◆ Directions for this task
Please return the listing exactly as it stands, skipping any pictures.

◆ Provided records
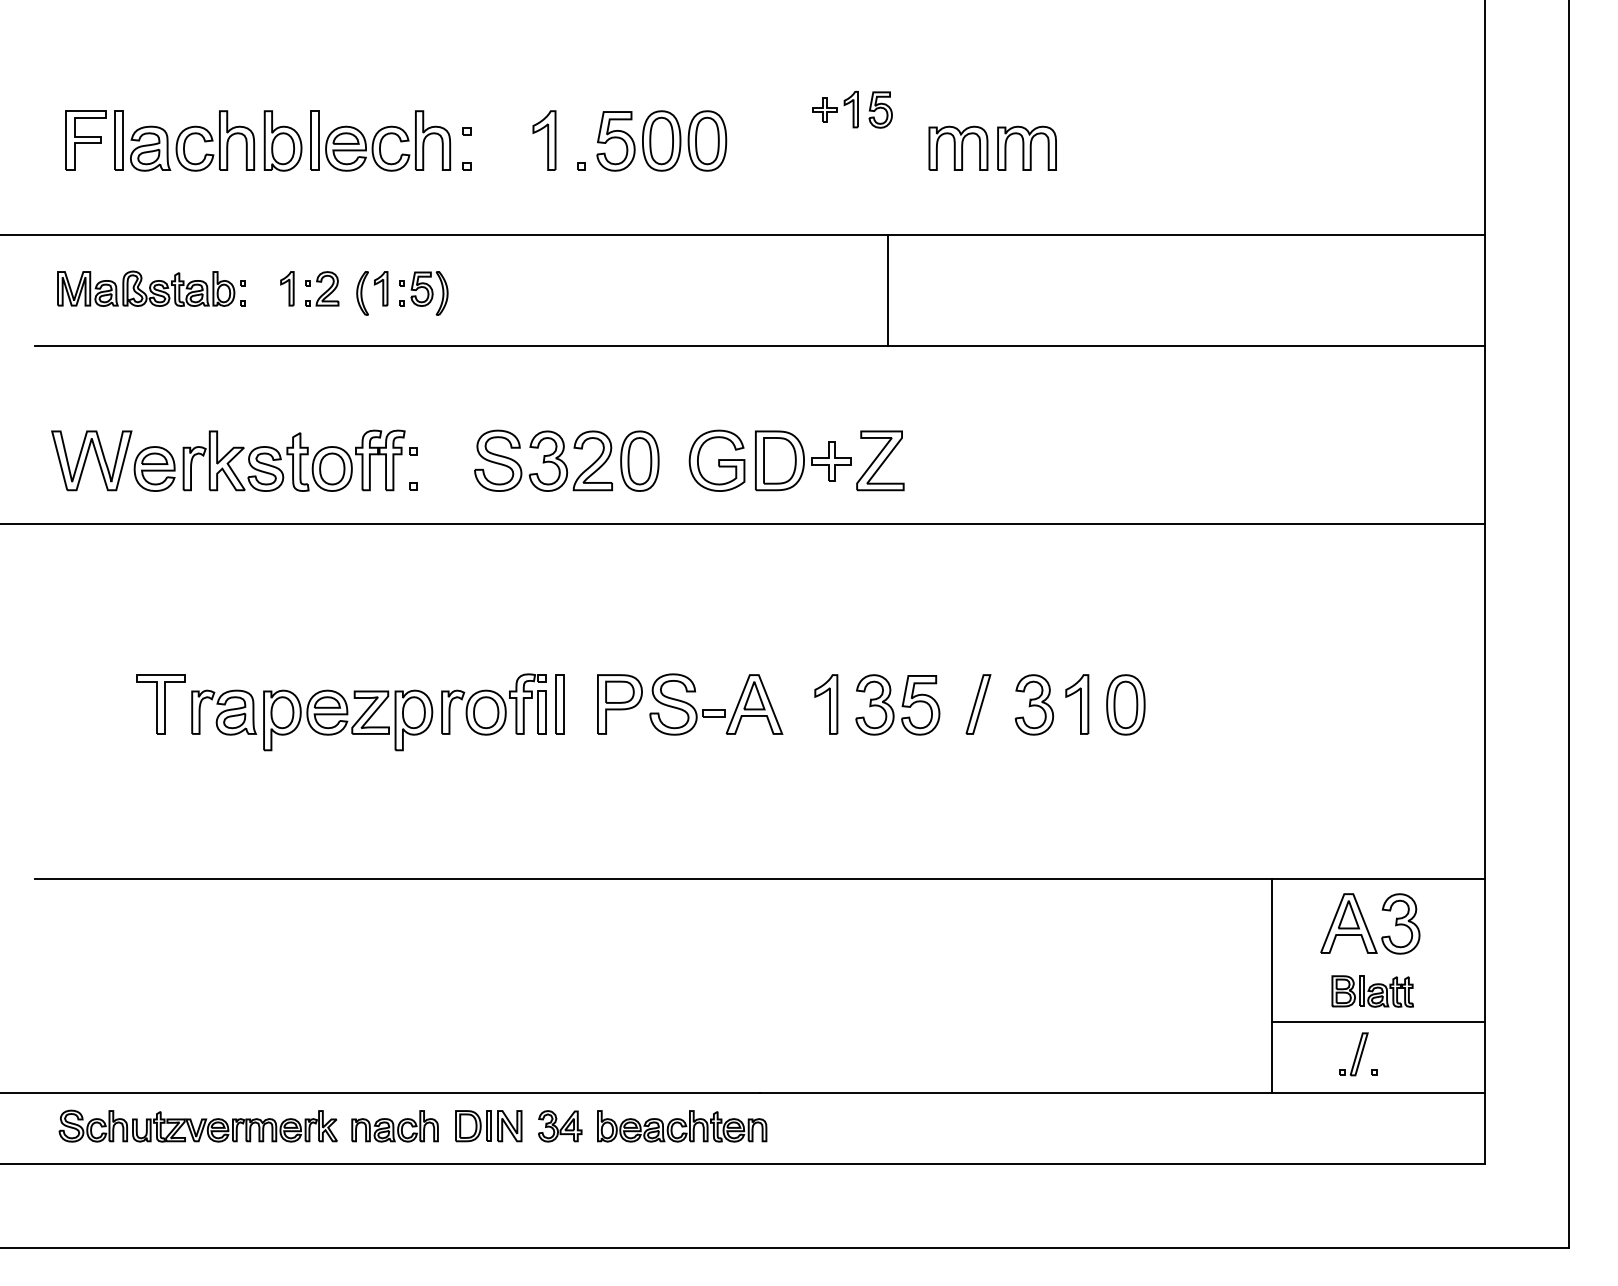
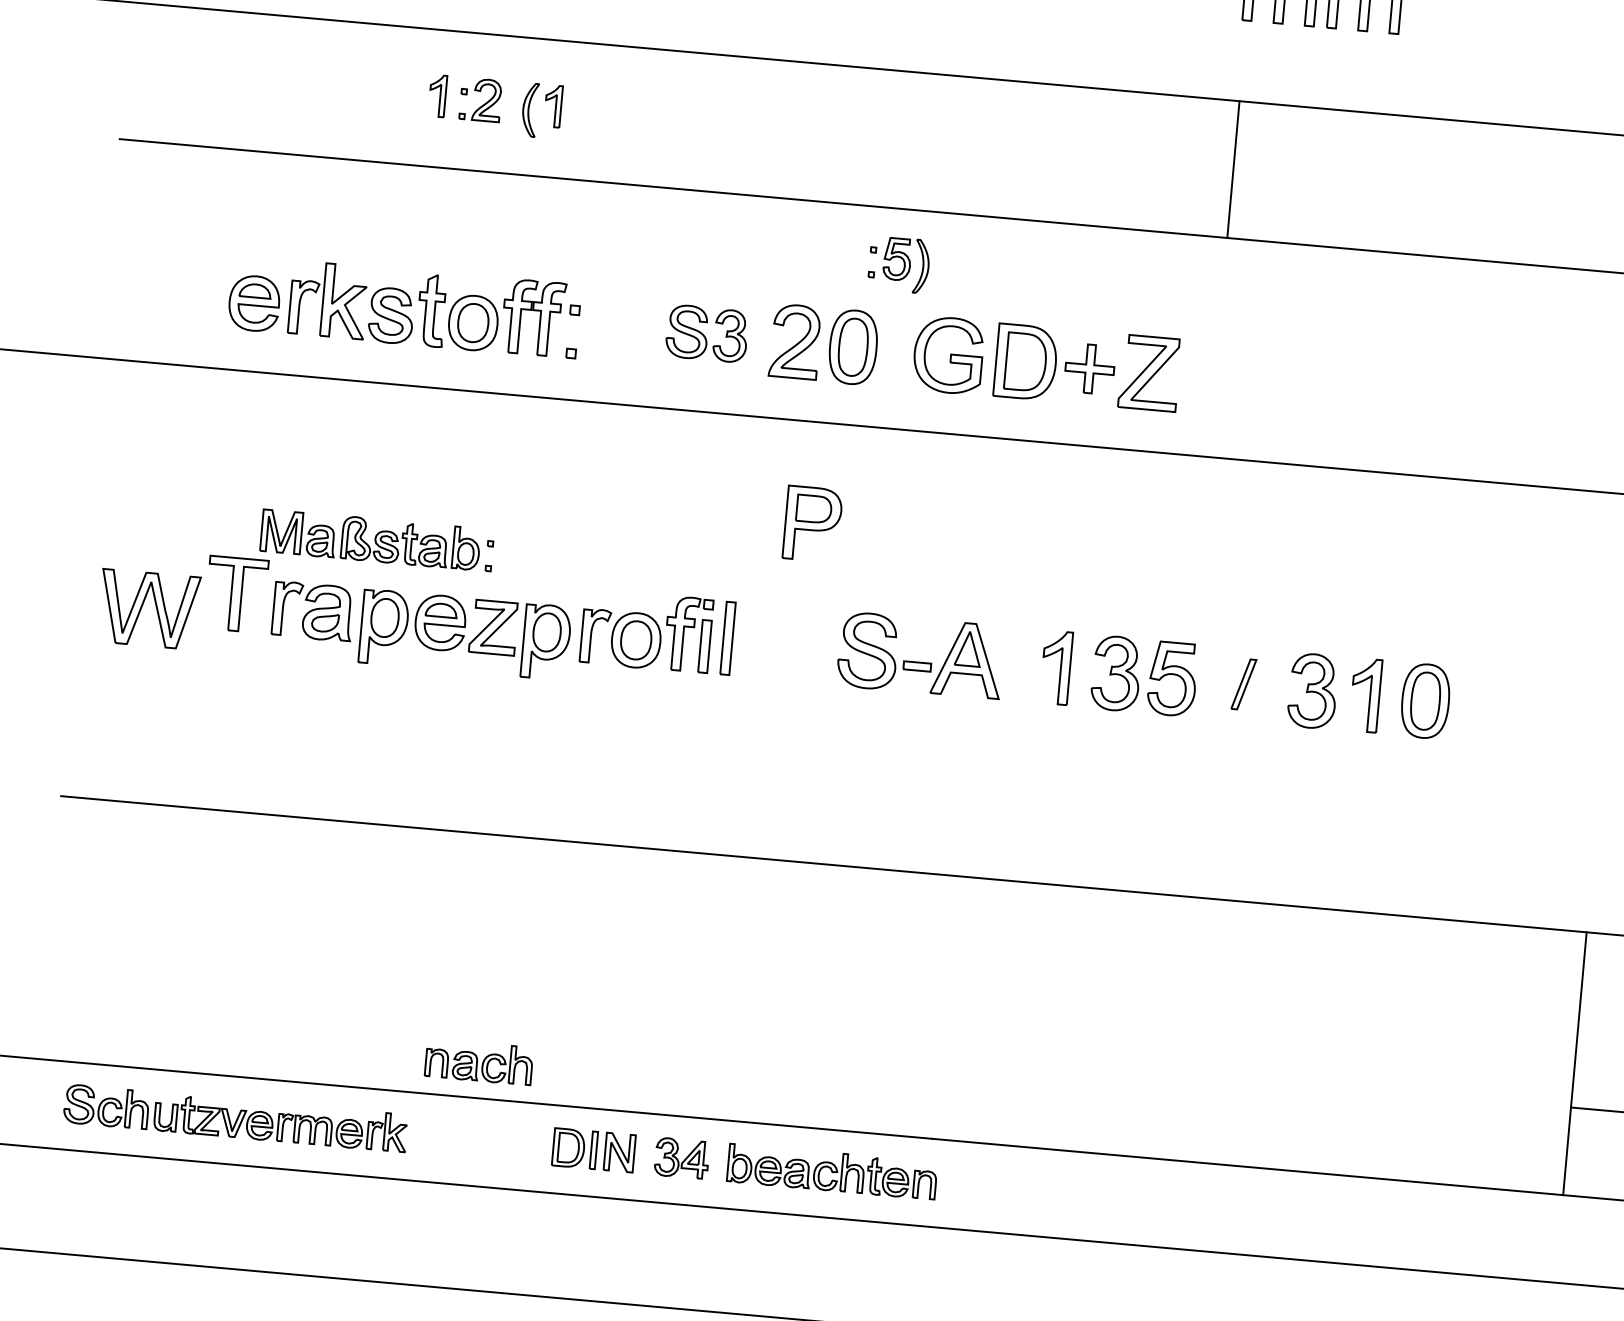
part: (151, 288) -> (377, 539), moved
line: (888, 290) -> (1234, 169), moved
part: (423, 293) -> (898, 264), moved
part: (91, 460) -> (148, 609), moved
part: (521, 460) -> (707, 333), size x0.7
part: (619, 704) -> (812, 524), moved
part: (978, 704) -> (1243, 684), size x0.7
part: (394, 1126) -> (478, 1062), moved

◆ Expected answer
part: (151, 288) -> (377, 539), moved
line: (888, 290) -> (1234, 169), moved
part: (423, 293) -> (898, 264), moved
part: (91, 460) -> (148, 609), moved
part: (521, 460) -> (707, 333), size x0.7
part: (619, 704) -> (812, 524), moved
part: (978, 704) -> (1243, 684), size x0.7
part: (394, 1126) -> (478, 1062), moved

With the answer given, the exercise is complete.